------ DOCUMENT SECTION

We're all checked in and admitted to the hospital for surgery now and they've started the surgery prep process. It's probably not even worth saying that, of course, Ben isn't a bit disturbed by any of this. He is smiling at everyone and has already taken a nap...


Again, this place is amazing.

September 22, 2007

Bones to pick

Now that we're finally talking to the right people, we have a few bones to pick with our previous healthcare professionals.

1 - Our general surgeon should have cleaned out Ben colon when she did the colostomy. He's got gobs of meconium still in there and it all has to be cleaned out for the surgery.

2 - Strike two against the general surgeon - she should have put more distance between the two stomas so that we could bag just the functioning stoma and leave the non-functioning one open. This would have prevented more stool from entering the lower part of the colon that attaches to the bladder.

3 - We never should have been admitted to the hospital for a urinary tract infection. Chances are, since Ben didn't ever have a fever, it was simply fecal contamination because of the improper conneciton between the colon and bladder. Basically, Ben got poked in all four limbs while they tried to start an IV, spent three days in the hospital, and had ten days of antibiotics for NOTHING.

------------
------ RECORD EXCERPTS

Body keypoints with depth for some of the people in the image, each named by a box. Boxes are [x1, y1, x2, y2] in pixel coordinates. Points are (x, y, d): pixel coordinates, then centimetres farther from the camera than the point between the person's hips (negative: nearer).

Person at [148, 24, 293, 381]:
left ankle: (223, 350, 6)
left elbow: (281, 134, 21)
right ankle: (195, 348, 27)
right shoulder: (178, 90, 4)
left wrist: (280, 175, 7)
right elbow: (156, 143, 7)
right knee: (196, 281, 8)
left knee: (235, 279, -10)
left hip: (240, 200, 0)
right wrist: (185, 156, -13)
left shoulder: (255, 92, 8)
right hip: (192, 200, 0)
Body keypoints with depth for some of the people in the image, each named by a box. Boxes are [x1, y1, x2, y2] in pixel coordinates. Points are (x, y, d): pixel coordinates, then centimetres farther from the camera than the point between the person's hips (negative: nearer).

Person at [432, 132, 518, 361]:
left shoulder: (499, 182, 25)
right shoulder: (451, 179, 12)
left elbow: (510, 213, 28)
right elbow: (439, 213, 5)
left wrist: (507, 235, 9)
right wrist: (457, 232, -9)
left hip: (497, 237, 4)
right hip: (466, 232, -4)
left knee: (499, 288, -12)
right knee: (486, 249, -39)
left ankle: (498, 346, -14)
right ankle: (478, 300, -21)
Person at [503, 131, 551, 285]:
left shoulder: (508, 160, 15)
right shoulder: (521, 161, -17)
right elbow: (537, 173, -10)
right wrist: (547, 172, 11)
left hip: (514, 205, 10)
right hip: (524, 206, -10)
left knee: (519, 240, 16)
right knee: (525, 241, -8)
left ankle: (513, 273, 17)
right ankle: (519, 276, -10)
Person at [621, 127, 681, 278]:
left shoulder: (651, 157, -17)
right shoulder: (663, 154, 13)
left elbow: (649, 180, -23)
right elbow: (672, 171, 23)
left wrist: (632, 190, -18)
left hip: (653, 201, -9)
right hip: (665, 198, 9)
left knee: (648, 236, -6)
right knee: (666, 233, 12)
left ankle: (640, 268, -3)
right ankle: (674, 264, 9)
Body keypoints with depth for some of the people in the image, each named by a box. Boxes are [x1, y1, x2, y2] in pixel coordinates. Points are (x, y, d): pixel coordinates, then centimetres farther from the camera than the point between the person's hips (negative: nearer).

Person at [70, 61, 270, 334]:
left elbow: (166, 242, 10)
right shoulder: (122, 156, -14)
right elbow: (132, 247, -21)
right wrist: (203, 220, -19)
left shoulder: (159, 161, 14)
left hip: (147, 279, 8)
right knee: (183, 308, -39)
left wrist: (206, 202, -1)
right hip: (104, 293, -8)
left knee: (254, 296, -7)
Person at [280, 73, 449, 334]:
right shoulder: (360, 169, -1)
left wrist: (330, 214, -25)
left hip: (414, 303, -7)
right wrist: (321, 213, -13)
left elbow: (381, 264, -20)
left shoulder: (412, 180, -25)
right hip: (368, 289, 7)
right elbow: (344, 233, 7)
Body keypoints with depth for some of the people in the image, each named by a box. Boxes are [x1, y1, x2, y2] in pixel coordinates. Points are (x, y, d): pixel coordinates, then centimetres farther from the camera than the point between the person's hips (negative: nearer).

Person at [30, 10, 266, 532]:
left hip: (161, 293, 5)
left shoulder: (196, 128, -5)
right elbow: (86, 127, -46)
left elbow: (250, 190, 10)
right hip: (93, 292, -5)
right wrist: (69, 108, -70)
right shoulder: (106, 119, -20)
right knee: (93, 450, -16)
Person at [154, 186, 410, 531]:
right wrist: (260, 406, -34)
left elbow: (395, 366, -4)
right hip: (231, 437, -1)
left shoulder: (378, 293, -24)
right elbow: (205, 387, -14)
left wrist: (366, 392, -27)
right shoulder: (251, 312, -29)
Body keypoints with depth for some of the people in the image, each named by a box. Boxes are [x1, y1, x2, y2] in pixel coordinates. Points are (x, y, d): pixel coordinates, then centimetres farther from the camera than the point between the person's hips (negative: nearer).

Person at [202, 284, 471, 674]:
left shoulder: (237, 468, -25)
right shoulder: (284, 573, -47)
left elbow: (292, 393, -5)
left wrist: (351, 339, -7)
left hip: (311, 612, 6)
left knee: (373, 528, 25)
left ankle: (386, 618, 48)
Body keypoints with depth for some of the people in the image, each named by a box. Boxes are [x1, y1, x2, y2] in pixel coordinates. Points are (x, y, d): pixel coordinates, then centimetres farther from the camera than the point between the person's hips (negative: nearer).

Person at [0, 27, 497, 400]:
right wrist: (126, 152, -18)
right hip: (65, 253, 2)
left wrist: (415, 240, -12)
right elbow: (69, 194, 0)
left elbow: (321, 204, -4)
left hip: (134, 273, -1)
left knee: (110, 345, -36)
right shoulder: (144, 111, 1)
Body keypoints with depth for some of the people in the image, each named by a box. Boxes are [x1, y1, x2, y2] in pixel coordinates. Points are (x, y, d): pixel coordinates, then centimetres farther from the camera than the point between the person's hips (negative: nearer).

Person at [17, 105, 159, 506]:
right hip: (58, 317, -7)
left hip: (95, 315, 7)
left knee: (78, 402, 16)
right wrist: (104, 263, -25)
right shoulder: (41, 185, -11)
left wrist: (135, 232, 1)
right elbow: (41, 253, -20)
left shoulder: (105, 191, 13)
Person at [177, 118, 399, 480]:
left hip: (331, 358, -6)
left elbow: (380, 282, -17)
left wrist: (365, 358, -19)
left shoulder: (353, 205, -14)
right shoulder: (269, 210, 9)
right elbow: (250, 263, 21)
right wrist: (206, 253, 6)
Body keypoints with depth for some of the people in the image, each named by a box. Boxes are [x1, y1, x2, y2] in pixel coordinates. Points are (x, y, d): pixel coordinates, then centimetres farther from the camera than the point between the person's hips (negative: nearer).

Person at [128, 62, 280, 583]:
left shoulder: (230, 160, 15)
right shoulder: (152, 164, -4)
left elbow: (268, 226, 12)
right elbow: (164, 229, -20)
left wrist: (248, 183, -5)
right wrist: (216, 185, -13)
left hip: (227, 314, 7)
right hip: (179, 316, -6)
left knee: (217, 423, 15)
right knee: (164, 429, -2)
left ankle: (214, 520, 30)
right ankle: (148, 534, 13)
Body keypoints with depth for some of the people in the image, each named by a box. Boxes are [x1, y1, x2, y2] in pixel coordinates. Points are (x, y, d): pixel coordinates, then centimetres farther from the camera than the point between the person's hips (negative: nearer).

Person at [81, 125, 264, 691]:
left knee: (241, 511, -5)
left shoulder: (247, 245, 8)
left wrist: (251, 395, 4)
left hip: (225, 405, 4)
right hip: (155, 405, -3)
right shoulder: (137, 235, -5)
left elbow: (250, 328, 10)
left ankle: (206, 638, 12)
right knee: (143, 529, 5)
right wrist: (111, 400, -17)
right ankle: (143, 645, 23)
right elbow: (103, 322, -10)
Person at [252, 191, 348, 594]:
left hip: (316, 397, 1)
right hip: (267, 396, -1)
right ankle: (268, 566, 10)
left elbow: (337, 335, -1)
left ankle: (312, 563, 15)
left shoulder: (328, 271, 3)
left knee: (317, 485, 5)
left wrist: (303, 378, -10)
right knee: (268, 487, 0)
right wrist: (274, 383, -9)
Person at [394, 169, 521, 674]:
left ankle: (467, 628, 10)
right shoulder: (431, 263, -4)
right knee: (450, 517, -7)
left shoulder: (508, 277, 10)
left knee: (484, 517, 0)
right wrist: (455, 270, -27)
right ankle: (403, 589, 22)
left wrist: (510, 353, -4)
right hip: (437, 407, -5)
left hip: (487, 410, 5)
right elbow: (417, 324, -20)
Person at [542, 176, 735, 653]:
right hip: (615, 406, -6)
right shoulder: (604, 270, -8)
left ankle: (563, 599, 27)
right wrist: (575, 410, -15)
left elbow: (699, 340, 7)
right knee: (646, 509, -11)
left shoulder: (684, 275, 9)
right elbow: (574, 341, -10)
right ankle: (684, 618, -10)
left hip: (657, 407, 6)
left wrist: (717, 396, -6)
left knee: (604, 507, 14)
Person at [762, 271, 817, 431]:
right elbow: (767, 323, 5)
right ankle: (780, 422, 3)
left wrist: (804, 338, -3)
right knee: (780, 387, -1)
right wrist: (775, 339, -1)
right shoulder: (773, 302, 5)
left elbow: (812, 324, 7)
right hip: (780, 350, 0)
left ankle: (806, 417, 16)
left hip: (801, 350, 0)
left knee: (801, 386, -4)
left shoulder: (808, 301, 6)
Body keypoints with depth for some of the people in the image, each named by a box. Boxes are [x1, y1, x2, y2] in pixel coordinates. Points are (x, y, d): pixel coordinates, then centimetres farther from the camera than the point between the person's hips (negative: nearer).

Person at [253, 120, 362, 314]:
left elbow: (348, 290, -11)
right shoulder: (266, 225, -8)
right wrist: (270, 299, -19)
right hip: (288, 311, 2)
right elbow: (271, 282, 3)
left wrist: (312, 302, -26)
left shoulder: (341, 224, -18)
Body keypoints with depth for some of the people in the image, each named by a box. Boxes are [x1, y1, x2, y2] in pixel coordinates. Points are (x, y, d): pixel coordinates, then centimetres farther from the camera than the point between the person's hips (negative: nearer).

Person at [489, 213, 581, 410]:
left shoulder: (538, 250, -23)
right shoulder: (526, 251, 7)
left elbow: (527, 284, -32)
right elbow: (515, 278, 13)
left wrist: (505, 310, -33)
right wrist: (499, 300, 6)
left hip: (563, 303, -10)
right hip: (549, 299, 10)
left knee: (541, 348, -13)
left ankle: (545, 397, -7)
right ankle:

------------

● **PROBLEMS TO WORK ON**
#1 Copy word for word the part of the journal about Ben's surgery that begins at the words "We're all checked" and stops after "taken a nap...".
#2 Write the next part of the journal about Ben's surgery, picking up right after its last sentence.
You won't need this material for anything here.

● **TASK-BY-TASK OUTPUTS**
#1
We're all checked in and admitted to the hospital for surgery now and they've started the surgery prep process. It's probably not even worth saying that, of course, Ben isn't a bit disturbed by any of this. He is smiling at everyone and has already taken a nap...

#2
4 - We have so many bones to pick with our former orthopedist that it's impossible to even begin.

September 21, 2007

Loooong day!


Well we're finally back at the hotel after a looooong day of tests and consults. We're so exhausted and overwhelmed. It's hard to even know where to begin.

How about the best first?

The intestinal defect Ben has is not nearly as bad as we had originally been told. From the very beginning everyone told us he had a high defect. A high defect means the most complicated surgery and the poorest results from surgery. Well, after today's colostogram both the radiologist and the surgeon told us that his defect isn't high at all...in fact, it's LOW. Another factor in this defect involves his urinary tract and this is also the most mild form (bulbar fistula). This doens't just mean his surgery will be more simple (only 2.5 hours instead of 5), most importantly this means big things for the rest of his life. This means he will have an 85% chance of being able to control when he uses the bathroom. This is much more than we have hoped for and it seems almost too good to be true.

The renal ultrasound he had today showed NO hydronephrosis. We have no idea what to think about this. All along we've been taking him to see a nephrologist to check on the progress of hydronephrosis. Now, all of a sudden, it's not there? We're probably going to re-address this in the future with a eurodynamics evaluation or something.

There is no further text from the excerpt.